Ce modèle social français n’est absolument pas isolé dans le monde de l’après-guerre, car c’est sur la même pensée des Lumières que l’Humanité s’appuie alors pour se construire des modèles sociaux et un ordre international capables de la prémunir de son côté obscur.

La création  de la Banque mondiale et du Fonds monétaire international (FMI), à la suite de la conférence de Bretton Woods en juillet 1944, procède ainsi de la même démarche que celle du programme du Conseil national de la résistance en France : « Dans sa conception initiale ( …), le FMI était fondé sur une constatation première : on avait compris que les marchés, souvent, ne fonctionnent pas bien – qu’ils peuvent aboutir au chômage massif et se révéler incapables de procurer aux pays les fonds nécessaires pour les aider à redresser leurs économies. On a créé le FMI parce qu’on estimait nécessaire une action collective au niveau mondial pour la stabilité économique ».[13] De même, sur le plan politique,  pour l’adoption de la Charte et de la constitution de l’Organisation des Nations Unies (O.N.U.) en 1945,  la création  par l’O.N.U. en 1946 de l’Organisation Mondiale de la Santé (O.M.S.) dans le but de réaliser les conditions d’ « un état de bien être physique, mental et social pour tout être humain », la création  de l’UNESCO « chargée de resserrer par l’éducation, la science et la culture, la collaboration entre les nations ».

Proclamée par l’assemblée générale des Nations Unies, à Paris, le 10 décembre 1948, la Déclaration universelle des droits de l’Homme a elle-même été plus directement inspirée par la Résistance française.

« Par le vocabulaire et l’esprit de son préambule, (cette déclaration) se pose en fille des Lumières ».[14] En effet, dès son premier article, elle fonde un modèle social  universel très proche du modèle social français :

« Tous les êtres humains naissent libres et égaux en dignité et en droits. Ils sont doués de conscience et de raison et doivent agir les uns envers les autres dans un esprit de fraternité. »
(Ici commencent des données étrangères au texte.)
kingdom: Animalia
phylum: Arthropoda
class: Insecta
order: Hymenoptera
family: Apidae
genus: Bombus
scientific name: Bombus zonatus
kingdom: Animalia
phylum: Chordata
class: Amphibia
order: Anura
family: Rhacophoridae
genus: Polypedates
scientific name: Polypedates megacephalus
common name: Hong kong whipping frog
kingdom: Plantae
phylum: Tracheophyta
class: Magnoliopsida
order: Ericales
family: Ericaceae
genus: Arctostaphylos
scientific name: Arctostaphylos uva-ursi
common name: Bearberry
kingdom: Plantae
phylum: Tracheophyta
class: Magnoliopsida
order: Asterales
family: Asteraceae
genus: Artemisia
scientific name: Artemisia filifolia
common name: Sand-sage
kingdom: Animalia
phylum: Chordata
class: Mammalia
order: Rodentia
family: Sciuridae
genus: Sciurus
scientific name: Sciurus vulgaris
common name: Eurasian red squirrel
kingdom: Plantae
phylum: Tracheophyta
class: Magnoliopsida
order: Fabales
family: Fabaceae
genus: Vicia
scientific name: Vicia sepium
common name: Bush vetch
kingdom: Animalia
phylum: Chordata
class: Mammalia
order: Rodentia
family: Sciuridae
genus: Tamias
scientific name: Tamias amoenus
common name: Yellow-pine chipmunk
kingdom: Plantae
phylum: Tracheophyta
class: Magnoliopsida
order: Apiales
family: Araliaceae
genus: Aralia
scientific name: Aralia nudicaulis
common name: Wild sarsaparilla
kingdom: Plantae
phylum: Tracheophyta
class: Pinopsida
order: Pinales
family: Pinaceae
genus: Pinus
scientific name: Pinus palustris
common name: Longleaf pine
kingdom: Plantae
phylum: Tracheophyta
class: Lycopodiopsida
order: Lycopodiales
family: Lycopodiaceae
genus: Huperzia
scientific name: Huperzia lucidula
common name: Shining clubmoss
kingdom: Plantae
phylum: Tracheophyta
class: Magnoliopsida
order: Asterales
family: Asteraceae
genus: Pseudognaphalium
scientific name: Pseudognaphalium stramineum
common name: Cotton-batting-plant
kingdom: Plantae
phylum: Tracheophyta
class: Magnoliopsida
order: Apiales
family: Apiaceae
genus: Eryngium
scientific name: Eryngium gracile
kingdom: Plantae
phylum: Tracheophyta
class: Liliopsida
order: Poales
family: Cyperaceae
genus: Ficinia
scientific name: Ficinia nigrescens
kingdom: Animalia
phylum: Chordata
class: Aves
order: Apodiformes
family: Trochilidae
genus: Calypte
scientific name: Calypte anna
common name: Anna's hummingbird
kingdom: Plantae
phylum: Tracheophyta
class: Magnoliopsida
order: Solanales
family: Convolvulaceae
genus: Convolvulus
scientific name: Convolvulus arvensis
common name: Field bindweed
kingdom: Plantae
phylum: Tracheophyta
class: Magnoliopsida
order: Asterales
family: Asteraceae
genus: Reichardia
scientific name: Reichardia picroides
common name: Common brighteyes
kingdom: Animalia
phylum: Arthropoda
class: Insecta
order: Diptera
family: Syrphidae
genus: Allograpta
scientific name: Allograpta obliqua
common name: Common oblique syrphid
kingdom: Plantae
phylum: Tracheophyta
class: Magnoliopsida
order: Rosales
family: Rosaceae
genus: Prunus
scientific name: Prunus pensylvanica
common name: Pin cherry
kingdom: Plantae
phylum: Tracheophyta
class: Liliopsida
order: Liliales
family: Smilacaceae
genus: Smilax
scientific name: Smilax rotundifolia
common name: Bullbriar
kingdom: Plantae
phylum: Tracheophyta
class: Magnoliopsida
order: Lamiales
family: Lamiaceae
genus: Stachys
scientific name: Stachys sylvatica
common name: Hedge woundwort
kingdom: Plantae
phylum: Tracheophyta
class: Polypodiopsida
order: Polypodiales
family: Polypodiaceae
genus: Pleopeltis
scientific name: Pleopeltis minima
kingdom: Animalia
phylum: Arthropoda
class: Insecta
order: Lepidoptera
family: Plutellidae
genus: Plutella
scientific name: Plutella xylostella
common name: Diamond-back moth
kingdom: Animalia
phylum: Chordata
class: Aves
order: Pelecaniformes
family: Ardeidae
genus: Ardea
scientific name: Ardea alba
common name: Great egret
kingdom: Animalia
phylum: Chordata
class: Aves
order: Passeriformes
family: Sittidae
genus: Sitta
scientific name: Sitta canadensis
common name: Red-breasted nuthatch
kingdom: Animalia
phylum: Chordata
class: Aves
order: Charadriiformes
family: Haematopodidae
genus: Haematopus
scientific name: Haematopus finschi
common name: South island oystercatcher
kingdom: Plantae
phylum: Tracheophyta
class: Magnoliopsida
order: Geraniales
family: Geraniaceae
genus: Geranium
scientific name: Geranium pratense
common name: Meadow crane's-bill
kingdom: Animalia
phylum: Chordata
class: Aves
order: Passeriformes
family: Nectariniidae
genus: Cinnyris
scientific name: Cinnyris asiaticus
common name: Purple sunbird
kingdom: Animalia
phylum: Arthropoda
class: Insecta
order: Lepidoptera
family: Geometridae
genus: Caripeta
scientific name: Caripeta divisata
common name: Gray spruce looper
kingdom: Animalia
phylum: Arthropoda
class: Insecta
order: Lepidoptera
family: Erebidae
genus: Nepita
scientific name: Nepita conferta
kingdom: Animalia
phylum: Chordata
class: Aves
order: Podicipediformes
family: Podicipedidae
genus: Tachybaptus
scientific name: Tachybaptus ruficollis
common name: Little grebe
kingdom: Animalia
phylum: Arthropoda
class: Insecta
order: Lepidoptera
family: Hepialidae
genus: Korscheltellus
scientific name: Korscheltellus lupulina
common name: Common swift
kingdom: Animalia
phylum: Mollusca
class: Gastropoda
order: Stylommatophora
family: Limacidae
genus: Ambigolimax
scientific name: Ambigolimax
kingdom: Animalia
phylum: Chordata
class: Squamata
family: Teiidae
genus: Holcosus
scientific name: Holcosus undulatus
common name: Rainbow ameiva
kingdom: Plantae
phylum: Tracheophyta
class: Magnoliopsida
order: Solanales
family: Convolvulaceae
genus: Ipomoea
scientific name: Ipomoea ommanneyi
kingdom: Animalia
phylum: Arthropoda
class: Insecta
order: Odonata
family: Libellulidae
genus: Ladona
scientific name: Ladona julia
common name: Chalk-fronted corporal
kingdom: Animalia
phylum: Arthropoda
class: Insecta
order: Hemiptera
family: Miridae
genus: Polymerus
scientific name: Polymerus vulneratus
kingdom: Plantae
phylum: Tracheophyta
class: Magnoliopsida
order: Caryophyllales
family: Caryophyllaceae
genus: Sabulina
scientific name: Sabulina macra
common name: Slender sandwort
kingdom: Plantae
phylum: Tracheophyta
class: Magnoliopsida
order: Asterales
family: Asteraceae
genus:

Puis la Déclaration décline les conséquences de cette fraternité ; article 22 : « Toute personne, en tant que membre de la société, a droit à la sécurité sociale ; elle est fondée à obtenir la satisfaction des droits économiques , sociaux et culturels indispensables à sa dignité et au libre  développement de sa personnalité (…) » ; article 23 : « 1°) Toute personne a droit au travail, au libre choix de son travail, à des conditions équitables et satisfaisantes de travail et à la protection contre le chômage ; 2°) Tous ont droit, sans aucune discrimination, à un salaire égal pour un travail égal ; 3°) Quiconque travaille a droit à une rémunération équitable et satisfaisante lui assurant ainsi qu’à sa famille une existence conforme à la dignité humaine et complétée, s’il y a lieu, par tous autres moyens de protection sociale ; 4°) Toute personne a le droit de fonder avec d’autres des syndicats et de s’affilier à des syndicats pour la défense de ses intérêts » ; article 24 : « Toute personne a droit au repos et aux loisirs et notamment à une limitation raisonnable de la durée du travail et à des congés payés périodiques » ; article 25 : « Toute personne a droit à un niveau de vie suffisant pour assurer sa santé, son bien-être et ceux de sa famille, notamment pour l’alimentation, l’habillement, le logement, les soins médicaux ainsi que pour les services sociaux nécessaires ; elle a droit à la sécurité en cas le chômage, de maladie, d’invalidité, de veuvage, de vieillesse ou dans les autres cas de perte de ses moyens de subsistance par suite de circonstances indépendantes de sa volonté. »

 

Qu’est aujourd’hui devenu  le modèle social français ?

Dès son origine, ce modèle social fit l’objet du travail de sape de ceux dont il heurtait de front les stratégies.  « Le général de Gaulle se contente d’écrire dans ses Mémoires que les privilégiés accueillent « mélancoliquement » les réformes de 1945, mais c’est peu dire. Dans certains milieux patronaux, dans certains milieux bancaires règne à l’égard du gouvernement une atmosphère de rancune et de peur, comparable à la grande peur de juin 1936. (…) Le « grand capital » n’a pas pardonné au général de Gaulle la grande peur qu’il a éprouvée en 1944 et qui le rendit d’ailleurs à l’époque très discret et très malléable » , conclut l’historien Jean Touchard. [15]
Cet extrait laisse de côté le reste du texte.